It was a deal many believed had the potential to bring an end to a power crisis that had lingered for years.
It was one like no other, considering the several that had already been put on the table following countless promises by government officials to fix the problem that had led to the collapse of several businesses.
The AMERI Power Purchasing agreement was projected by the then NDC government as one of the deals that would bring to an end a power crisis that had lasted for almost three years.
It was to provide an additional 300MW of emergency power to fix the then debilitating energy crisis. But much as many were keen on seeing the deal materialize (considering the frustration ‘dumsor’ had created), concerns about the cost of the project remained a significant threat to the execution of the deal.
Institutions such as the Africa Center for Energy Policy described the $138 million project as a ‘stinking deal’ that needed to be suspended. The then minority in parliament also raised questions with the deal suggesting it was not one that provided value for money.
According to the concerns, the amount the Government of Ghana was to pay for the 300 MW of power was much more than what prevailed on the market.

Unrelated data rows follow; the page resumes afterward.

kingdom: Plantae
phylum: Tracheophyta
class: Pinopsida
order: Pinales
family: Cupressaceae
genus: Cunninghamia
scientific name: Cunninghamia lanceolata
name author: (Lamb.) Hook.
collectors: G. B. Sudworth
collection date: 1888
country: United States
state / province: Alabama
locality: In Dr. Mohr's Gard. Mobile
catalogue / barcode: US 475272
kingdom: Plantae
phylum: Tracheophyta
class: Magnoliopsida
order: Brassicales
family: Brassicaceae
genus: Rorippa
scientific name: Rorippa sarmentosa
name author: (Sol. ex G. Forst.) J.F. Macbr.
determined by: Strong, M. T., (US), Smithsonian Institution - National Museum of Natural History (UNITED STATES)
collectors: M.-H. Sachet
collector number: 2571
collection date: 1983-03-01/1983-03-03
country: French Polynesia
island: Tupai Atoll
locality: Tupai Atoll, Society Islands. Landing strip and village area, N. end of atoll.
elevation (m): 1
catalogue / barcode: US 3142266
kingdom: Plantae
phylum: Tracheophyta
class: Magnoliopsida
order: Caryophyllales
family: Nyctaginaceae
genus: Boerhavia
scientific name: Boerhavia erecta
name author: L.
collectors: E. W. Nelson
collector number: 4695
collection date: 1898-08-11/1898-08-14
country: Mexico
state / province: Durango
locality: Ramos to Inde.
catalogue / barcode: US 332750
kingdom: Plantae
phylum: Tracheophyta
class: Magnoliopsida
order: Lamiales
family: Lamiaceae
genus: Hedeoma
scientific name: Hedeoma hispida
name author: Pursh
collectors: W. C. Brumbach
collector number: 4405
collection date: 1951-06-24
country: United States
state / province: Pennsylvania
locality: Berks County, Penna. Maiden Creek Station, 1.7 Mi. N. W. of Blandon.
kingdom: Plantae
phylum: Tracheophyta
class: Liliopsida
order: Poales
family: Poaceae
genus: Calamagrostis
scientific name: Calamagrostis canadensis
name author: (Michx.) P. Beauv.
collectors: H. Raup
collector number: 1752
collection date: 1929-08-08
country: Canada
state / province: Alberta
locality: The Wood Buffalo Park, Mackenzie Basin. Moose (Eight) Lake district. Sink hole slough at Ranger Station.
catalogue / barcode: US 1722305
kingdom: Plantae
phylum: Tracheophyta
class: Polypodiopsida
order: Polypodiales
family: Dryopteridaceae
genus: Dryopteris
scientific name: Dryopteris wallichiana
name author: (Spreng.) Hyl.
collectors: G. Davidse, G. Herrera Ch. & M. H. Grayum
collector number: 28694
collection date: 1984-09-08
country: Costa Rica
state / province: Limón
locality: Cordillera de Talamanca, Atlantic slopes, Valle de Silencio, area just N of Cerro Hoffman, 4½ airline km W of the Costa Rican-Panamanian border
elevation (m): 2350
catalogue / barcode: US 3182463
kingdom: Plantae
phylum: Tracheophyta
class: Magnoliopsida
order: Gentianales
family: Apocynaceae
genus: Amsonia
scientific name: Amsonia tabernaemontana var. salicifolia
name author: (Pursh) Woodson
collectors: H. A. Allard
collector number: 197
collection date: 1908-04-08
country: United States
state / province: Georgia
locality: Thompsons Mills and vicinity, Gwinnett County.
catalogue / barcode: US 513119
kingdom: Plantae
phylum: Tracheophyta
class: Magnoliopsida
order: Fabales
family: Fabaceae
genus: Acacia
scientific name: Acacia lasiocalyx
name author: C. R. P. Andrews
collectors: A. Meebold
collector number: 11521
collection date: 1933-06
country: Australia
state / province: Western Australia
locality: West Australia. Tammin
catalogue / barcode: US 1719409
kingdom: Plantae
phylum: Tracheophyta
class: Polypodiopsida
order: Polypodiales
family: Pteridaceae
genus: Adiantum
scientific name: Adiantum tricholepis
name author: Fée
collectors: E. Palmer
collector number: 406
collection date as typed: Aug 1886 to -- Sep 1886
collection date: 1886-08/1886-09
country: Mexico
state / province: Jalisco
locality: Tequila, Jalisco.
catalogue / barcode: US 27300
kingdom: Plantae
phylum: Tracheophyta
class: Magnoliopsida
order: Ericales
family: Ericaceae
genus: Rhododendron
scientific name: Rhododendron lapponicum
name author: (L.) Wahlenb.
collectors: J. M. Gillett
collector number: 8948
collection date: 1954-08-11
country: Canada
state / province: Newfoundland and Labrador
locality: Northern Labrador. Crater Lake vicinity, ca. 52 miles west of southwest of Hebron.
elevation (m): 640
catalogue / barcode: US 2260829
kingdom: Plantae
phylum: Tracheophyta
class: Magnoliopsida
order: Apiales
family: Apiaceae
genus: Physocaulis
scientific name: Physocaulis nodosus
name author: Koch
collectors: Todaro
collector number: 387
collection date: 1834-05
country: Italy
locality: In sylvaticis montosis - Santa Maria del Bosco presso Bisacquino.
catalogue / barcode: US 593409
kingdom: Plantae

Following the coming into office of the new NPP administration, Energy minister, Boakye Agyarko decided to set up a committee to conduct a value for money assessment on the deal which many in the opposition NDC believe played a significant role in the stabilization of the country’s power situation.
A 17-member committee chaired by Philip Addison and tasked by Energy Minister Boakye Agyarko to study the deal, revealed that the AMERI PPA was inflated by $150million by the Mahama administration.
The deal was for the supply of gas turbines to Ghana, which were to provide additional power to the national grid to ease the biting load shedding exercise that plagued the country at the time.
The committee has recommended to the government to recall owners of the Dubai-based company for renegotiation, or better still, terminate the contract entirely.